Werner was interested in music from an early age, but he had to acquire his first instrument, a saxophone, with his own earned money. He did this in 1932 at the age of 19 and founded with four friends the ‘Excentric Jazz Orchester’. Under the Nazis, he joined the ‘Arbeitsgemeinschaft jüdischer Künstler’, and the band – Erstes Jüdisches Jazz Orchester (EJO) - became part of the ‘Reichsverband der jüdischen Kulturbünde’. They had their last performance in April of 1938; all five musicians managed to leave Germany – Werner went to New York and the others emigrated to Saigon, Shanghai, Bogota, and Buenos Aires respectively.
Like many other German émigrés, Werner went first to Cuba, before immigrating to Cincinnati, Ohio with the help of an old friend, Bela Klein from Breslau.

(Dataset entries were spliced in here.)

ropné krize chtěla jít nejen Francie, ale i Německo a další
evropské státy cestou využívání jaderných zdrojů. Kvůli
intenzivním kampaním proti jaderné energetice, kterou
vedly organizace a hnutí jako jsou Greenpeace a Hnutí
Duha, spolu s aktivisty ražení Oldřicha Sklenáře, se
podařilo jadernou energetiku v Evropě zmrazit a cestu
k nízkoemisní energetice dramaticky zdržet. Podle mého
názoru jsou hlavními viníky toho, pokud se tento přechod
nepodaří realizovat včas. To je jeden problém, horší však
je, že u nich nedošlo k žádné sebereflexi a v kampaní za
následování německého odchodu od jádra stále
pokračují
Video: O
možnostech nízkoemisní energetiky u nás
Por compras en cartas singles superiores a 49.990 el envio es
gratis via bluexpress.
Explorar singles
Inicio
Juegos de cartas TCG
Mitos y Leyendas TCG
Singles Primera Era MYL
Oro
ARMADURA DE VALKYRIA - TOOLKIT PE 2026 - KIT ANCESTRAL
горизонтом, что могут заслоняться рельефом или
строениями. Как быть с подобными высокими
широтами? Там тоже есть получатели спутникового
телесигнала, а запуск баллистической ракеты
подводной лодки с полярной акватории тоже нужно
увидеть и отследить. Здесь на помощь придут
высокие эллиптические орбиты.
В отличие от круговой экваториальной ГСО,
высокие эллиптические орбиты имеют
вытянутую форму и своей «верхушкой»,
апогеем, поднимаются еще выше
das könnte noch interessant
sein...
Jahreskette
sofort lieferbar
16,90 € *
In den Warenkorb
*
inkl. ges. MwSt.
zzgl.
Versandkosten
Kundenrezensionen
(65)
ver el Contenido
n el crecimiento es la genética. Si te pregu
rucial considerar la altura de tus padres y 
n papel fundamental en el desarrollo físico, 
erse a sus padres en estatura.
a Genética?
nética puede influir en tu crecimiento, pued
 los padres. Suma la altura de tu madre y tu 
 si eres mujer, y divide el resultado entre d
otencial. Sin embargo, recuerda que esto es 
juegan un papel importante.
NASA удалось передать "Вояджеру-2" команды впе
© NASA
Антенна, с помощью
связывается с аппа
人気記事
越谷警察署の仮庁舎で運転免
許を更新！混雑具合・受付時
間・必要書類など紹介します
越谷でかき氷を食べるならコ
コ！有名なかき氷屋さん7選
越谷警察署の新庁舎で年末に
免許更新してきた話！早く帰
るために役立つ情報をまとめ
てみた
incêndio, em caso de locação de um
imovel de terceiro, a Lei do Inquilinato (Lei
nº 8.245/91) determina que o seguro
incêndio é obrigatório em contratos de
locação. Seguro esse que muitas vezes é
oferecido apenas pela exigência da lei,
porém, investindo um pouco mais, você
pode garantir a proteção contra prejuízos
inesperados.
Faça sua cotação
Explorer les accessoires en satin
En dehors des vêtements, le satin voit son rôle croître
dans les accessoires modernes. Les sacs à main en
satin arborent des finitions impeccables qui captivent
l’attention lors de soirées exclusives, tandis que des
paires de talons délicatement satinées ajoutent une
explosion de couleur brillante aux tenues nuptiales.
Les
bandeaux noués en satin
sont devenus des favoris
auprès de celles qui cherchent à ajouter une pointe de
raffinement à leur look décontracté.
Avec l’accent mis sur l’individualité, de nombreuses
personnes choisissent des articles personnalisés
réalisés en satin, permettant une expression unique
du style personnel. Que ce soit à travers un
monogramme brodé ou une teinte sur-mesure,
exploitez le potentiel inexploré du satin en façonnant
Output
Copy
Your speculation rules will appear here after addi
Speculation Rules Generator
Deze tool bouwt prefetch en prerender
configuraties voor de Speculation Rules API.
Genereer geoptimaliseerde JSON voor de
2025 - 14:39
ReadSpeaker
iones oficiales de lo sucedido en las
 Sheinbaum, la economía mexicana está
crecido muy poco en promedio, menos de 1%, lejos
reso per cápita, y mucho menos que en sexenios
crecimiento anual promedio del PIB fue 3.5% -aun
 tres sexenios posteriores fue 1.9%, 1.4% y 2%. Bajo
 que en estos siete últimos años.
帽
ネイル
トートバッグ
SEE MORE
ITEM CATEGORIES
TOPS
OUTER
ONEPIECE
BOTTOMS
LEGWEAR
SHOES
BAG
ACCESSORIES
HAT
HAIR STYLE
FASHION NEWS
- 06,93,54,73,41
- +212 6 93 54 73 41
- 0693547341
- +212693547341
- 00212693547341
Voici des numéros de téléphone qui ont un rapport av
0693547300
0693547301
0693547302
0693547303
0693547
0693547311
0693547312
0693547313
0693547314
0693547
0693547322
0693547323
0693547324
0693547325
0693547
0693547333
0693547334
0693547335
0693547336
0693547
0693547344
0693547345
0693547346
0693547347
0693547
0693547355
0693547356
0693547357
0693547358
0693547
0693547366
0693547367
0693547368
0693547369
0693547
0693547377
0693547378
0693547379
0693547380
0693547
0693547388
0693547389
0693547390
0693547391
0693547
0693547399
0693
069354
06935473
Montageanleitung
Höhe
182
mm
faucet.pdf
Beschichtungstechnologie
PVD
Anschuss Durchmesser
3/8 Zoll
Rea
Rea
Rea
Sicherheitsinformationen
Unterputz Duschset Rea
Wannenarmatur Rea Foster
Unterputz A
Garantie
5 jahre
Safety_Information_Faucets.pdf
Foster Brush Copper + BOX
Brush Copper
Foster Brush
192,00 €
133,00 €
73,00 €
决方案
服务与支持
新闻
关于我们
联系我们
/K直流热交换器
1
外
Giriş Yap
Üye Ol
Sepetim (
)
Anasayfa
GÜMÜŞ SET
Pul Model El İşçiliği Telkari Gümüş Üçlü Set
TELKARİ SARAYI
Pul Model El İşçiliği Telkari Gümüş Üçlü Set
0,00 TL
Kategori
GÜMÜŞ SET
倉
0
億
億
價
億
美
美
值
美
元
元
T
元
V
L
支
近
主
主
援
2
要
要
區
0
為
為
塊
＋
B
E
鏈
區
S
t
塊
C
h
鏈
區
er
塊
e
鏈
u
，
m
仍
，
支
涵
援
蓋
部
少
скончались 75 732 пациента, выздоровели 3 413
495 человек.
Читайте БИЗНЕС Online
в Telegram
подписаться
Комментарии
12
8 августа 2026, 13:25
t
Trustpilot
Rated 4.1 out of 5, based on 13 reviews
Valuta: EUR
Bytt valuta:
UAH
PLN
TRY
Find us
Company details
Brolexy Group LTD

In 1940, Werner joined the US Army in order to acquire US citizenship. He then changed his name to Warner W. Danby and was stationed at Camp Ritchie, interrogating German prisoners of war. There he met his wife Karin, née Engels, originally from Switzerland. After the war, Warner Danby went into the tractor business, never to return to music again. He died in New York on Dec. 12, 1983.
Extent
4 Digital Files
- Title
- Inventory of the Werner Dambitsch Collection, 1916-2006 AR 11719
- Status
- Completed
- Date
- © 2009
- Language of description
- English
- Script of description
- Latin
- Language of description note
- The inventory is in English.
Revision Statements
- January 2019:: Links to digital objects added in Container List.